Train on actual screens and workflows. If temporary workflows have to be introduced because you are waiting for a system upgrade or interface, or because of another issue, it is very likely that the temporary workflow workaround will become permanent. It is a matter of how much change can be learned within a short period of time. It is better to delay implementation than to train and have to retrain shortly thereafter.
Use other physicians as coaches, if not also as trainers, if at all possible. Not only does this demonstrate that physicians can do this, but reduces potential embarrassment for those who feel they lack skills or abilities. There is also some peer pressure built in to this approach that encourages greater adoption.
Address new users who may just be out of training or who have never used an EHR.

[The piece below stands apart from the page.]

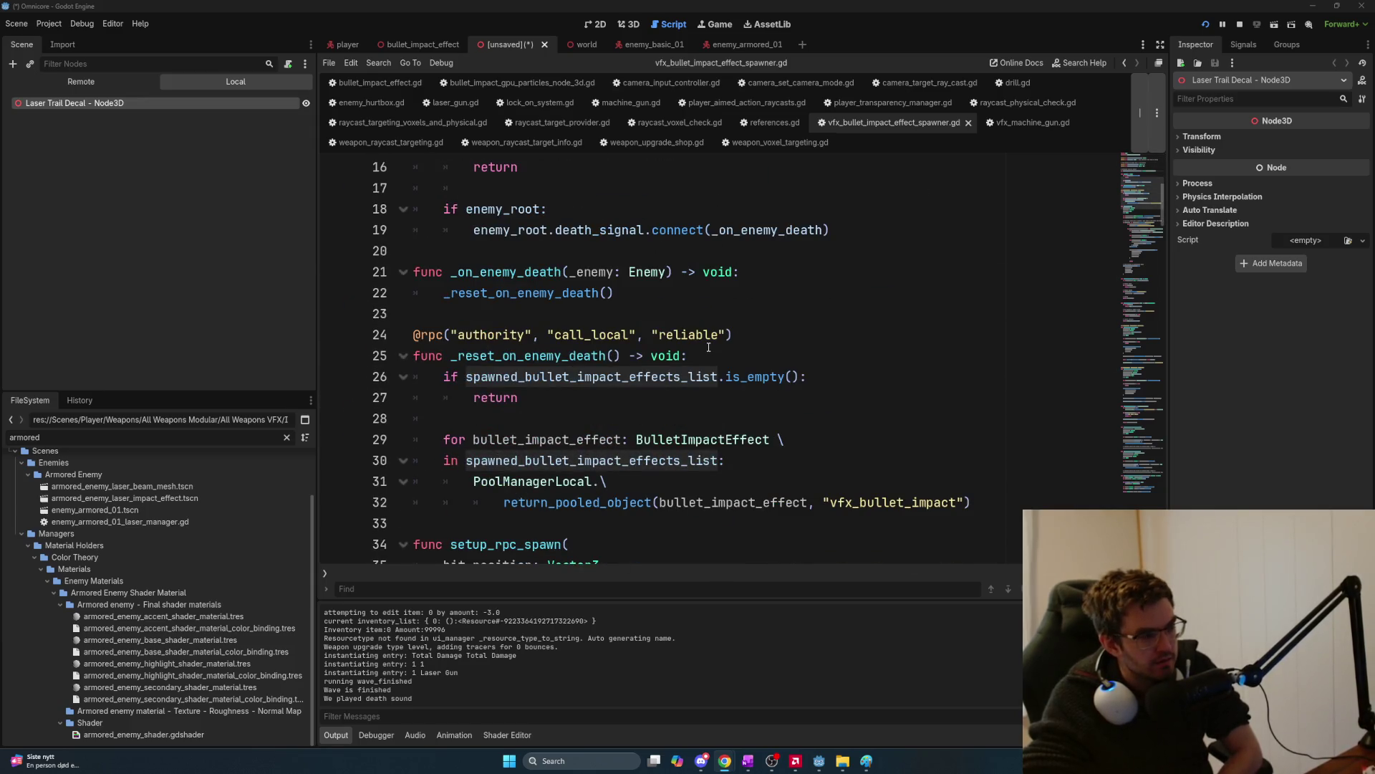
pyautogui.scroll(5, 709, 347)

· New providers are generally younger and will have more computer experience. Also, they may have been exposed to computerized physician order entry (CPOE) and other clinical automation where they trained. If physicians rotated through a Veterans Administration (VA) hospital, they will have used its EHR. However, they may believe that because they have used one system they will know how to use another. This may not be true and can be a source of frustration for them. It can also be a source of frustration if your system has less or different functionality.
· Users who are new to EHR and other HIT will require much more training, including basic computer skills. A good plan is to have a competency requirement for all users, no matter who they are. In addition, experienced users may find that your systems are very different than what they have previously used—with more or less functionality. This also can be a source of frustration for them, so you will need to set appropriate expectations.
Address special needs of infrequent users. Nursing homes may have a relatively stable group of physicians who admit residents, but there is a potential for a fairly significant amount of turnover in the admitting group, depending on the community. Whatever is applicable in your environment, there will always be the need to train and reinforce training that is forgotten by casual or new admitters. Because casual users use the system infrequently, they cannot be expected to remember all of the functions. Furthermore, they may rotate among a variety of facilities, each with different systems, and have an especially difficult time remembering how each works.
Create “cheat sheets” that walk users through the typical process they are expected to perform. This can be beneficial for all users – frequent and infrequent. Designate a staff member who can be ready to assist physicians at any time. It is not acceptable for them to not use the system, however, because of the risk of unintended consequences.